Retype only the lines at the head of the records, first through the one with "Table 1. Demographic", exactly as written.

------------------------------------------------

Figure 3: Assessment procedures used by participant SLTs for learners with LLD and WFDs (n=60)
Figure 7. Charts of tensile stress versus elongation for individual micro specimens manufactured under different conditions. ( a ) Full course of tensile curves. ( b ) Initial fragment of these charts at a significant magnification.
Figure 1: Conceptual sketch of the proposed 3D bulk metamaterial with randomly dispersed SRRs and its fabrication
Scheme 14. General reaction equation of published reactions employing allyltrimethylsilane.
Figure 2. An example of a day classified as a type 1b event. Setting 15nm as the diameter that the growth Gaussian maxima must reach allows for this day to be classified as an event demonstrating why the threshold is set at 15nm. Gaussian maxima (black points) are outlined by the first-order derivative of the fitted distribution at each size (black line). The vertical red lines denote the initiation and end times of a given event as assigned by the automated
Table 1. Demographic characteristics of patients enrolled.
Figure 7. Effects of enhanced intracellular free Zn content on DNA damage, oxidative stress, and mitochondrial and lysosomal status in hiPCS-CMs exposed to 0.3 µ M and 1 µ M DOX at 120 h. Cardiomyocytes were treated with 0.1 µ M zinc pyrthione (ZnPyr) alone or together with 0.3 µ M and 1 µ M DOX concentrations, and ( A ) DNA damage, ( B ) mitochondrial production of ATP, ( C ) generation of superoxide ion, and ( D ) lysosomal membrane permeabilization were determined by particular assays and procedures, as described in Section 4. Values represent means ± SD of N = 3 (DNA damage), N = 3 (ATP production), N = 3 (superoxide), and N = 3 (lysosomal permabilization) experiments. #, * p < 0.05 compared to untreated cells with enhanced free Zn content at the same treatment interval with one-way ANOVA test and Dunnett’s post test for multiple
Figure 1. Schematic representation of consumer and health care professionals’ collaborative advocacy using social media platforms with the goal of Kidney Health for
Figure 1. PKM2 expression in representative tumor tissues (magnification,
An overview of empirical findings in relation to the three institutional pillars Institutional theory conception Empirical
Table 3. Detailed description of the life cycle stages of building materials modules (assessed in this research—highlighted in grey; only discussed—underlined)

------------------------------------------------

RESULT FOR THIS EXERCISE
Figure 3: Assessment procedures used by participant SLTs for learners with LLD and WFDs (n=60)
Figure 7. Charts of tensile stress versus elongation for individual micro specimens manufactured under different conditions. ( a ) Full course of tensile curves. ( b ) Initial fragment of these charts at a significant magnification.
Figure 1: Conceptual sketch of the proposed 3D bulk metamaterial with randomly dispersed SRRs and its fabrication
Scheme 14. General reaction equation of published reactions employing allyltrimethylsilane.
Figure 2. An example of a day classified as a type 1b event. Setting 15nm as the diameter that the growth Gaussian maxima must reach allows for this day to be classified as an event demonstrating why the threshold is set at 15nm. Gaussian maxima (black points) are outlined by the first-order derivative of the fitted distribution at each size (black line). The vertical red lines denote the initiation and end times of a given event as assigned by the automated
Table 1. Demographic characteristics of patients enrolled.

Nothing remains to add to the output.